Ia juga menekankan pentingnya sinergi antara pemerintah, petani, dan seluruh pemangku kepentingan dalam pengelolaan irigasi. Dengan koordinasi yang baik, sistem irigasi di Kalimantan Selatan diharapkan dapat berjalan lebih efektif dan berkelanjutan.
Selain mendapatkan materi, para peserta juga memanfaatkan forum ini sebagai ruang diskusi untuk bertukar pengalaman dan memperkuat jejaring antaranggota P3A dari berbagai daerah.

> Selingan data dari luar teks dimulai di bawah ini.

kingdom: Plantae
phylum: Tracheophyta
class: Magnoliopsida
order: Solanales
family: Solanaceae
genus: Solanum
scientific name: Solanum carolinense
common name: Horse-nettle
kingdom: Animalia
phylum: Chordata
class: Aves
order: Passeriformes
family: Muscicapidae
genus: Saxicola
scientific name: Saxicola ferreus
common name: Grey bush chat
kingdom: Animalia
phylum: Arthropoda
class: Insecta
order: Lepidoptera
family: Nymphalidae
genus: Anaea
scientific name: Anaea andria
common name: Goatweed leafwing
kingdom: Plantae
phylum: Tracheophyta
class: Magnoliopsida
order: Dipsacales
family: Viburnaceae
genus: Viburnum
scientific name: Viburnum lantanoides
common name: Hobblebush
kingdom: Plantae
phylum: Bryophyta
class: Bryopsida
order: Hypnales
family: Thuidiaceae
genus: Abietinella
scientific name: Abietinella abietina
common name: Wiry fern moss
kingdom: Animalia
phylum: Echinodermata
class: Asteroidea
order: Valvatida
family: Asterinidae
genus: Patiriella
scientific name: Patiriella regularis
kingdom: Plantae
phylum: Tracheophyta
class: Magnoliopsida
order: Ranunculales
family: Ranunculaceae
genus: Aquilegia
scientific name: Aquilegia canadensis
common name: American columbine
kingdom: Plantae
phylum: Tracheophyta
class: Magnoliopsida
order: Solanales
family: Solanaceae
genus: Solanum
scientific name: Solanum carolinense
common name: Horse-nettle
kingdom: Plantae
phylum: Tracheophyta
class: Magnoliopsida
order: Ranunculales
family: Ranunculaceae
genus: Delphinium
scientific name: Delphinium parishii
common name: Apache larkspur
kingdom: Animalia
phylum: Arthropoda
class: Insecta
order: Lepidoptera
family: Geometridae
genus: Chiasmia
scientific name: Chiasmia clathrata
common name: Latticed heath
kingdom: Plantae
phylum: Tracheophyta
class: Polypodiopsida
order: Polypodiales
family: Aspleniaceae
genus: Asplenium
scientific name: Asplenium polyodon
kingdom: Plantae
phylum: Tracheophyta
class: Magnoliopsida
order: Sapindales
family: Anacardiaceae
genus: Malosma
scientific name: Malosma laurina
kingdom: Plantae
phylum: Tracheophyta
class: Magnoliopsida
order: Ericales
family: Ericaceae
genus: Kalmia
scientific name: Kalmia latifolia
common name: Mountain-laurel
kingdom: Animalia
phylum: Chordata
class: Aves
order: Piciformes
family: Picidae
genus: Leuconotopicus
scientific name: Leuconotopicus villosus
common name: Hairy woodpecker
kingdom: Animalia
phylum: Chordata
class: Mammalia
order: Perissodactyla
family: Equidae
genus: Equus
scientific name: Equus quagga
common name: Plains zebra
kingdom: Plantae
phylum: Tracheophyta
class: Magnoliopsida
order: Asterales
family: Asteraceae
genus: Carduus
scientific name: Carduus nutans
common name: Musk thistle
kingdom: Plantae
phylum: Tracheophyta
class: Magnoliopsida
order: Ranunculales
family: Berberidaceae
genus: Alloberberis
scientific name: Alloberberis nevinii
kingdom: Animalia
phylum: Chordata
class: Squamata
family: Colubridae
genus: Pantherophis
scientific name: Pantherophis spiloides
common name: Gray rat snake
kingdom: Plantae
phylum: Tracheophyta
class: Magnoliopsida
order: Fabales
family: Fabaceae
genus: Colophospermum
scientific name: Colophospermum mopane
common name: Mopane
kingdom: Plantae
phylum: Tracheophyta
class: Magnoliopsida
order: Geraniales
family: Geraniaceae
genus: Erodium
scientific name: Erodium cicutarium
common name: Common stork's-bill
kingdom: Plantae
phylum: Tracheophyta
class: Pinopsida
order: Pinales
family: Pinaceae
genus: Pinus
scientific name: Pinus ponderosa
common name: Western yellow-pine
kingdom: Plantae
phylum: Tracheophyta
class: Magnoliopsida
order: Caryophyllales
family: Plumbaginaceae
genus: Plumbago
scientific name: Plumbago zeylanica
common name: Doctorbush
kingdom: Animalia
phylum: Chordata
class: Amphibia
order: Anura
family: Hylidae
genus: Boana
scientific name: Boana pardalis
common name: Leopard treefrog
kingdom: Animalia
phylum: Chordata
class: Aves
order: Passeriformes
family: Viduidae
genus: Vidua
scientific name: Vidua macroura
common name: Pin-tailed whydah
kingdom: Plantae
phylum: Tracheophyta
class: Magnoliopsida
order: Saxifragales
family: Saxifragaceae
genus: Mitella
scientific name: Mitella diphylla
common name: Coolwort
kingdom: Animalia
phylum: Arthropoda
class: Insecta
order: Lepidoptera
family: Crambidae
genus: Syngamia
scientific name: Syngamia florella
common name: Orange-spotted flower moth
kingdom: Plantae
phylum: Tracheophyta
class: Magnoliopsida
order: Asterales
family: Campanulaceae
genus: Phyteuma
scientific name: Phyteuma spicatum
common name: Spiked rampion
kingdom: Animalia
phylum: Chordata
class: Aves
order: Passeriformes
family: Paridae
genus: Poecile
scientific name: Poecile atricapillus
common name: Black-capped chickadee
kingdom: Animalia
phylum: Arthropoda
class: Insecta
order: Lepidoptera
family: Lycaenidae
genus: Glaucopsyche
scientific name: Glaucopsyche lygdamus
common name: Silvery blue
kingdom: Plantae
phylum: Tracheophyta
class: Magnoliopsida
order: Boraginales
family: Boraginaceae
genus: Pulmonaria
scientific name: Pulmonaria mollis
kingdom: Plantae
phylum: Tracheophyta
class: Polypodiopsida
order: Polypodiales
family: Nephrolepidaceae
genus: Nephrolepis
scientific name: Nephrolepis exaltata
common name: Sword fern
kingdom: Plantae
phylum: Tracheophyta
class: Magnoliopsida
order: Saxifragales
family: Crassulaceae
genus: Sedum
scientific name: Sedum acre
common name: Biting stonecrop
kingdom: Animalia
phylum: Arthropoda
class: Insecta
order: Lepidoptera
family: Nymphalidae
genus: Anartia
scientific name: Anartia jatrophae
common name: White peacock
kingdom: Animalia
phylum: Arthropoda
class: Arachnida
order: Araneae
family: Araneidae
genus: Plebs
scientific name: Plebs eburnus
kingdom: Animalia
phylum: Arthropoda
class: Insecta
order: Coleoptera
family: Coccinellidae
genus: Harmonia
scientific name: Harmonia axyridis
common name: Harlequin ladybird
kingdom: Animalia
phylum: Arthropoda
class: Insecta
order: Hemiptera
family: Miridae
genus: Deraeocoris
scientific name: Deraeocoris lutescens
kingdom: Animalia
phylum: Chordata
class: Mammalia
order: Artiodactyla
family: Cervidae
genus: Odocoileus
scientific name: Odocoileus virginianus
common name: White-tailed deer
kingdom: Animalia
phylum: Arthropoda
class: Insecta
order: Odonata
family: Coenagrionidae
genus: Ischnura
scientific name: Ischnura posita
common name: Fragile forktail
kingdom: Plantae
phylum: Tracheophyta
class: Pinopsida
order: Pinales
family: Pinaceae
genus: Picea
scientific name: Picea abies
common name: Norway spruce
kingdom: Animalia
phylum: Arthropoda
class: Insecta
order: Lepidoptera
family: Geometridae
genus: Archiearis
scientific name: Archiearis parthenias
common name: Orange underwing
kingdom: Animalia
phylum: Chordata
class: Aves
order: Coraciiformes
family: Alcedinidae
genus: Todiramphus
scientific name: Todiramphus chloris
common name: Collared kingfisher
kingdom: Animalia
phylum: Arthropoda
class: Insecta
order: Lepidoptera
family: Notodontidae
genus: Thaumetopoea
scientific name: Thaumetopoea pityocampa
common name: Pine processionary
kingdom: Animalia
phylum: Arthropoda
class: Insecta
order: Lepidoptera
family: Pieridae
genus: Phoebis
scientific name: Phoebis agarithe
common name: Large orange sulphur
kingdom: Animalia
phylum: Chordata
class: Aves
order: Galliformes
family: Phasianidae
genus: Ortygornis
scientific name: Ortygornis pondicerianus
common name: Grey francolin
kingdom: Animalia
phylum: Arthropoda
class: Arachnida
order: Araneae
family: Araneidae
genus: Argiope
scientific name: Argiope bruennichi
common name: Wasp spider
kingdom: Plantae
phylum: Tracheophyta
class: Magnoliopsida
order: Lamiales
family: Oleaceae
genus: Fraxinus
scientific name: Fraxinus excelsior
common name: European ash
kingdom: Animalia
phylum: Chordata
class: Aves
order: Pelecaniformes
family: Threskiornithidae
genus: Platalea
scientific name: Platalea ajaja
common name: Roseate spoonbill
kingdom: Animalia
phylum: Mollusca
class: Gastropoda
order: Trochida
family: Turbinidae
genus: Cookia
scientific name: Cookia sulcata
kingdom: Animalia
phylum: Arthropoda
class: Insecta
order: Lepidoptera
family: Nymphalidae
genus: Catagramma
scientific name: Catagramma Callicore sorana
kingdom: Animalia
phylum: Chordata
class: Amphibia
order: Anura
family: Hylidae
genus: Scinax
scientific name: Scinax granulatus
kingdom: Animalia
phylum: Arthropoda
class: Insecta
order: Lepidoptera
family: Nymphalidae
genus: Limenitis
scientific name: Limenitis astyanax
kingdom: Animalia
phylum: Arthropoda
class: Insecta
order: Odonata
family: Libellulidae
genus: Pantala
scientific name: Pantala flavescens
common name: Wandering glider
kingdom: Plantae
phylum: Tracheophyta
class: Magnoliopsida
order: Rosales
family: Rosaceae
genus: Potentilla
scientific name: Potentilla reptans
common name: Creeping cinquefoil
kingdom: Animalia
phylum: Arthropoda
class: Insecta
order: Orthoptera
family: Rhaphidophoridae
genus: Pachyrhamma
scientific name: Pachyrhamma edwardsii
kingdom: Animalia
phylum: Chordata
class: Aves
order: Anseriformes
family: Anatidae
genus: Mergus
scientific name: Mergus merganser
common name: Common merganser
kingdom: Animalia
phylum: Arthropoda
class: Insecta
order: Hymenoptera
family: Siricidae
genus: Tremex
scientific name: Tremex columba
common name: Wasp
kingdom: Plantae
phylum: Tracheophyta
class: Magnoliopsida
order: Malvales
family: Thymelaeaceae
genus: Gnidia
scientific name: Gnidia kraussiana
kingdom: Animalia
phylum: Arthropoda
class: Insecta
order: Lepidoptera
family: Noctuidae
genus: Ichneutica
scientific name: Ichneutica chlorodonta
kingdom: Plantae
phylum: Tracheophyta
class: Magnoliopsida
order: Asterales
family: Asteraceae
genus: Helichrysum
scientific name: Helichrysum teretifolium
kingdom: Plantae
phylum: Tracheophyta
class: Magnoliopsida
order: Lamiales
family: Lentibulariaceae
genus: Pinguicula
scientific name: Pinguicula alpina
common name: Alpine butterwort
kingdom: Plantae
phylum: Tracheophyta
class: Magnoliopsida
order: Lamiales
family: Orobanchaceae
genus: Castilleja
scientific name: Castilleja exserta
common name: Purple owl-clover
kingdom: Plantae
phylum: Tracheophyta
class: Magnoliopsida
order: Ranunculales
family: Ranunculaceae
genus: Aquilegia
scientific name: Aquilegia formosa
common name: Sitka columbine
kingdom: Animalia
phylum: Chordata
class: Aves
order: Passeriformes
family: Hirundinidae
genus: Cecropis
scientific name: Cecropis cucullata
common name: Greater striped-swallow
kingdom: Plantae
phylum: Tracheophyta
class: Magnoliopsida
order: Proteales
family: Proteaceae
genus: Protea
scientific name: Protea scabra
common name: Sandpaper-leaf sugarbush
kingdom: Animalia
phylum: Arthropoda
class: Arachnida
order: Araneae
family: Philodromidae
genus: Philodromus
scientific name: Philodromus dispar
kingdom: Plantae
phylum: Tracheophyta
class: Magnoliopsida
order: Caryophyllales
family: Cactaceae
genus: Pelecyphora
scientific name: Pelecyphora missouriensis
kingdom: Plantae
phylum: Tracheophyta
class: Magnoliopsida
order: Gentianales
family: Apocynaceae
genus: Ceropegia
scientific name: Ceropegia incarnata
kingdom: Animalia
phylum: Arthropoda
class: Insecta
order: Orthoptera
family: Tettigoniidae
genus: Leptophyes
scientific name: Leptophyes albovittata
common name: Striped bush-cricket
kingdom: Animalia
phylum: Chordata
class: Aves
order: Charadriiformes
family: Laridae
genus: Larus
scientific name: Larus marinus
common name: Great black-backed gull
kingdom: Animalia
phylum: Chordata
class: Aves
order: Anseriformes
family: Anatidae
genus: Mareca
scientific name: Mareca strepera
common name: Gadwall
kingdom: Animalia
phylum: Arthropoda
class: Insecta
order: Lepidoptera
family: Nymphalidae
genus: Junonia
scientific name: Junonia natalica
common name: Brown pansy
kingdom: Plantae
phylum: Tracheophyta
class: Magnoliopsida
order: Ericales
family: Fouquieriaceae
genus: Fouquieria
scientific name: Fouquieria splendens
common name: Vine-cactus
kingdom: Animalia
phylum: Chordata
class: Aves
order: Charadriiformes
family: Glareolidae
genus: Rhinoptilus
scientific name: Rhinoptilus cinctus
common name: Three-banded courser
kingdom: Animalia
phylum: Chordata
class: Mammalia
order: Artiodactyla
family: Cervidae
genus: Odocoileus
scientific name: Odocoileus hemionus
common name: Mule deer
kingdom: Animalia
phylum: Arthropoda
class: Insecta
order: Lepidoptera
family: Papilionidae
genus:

Melalui kegiatan ini, Pemerintah Provinsi Kalimantan Selatan berharap peran aktif P3A dalam pengelolaan irigasi semakin meningkat.
Hal tersebut diharapkan berdampak pada optimalisasi pemanfaatan sumber daya air, peningkatan produktivitas pertanian, serta penguatan ketahanan pangan di Kalimantan Selatan.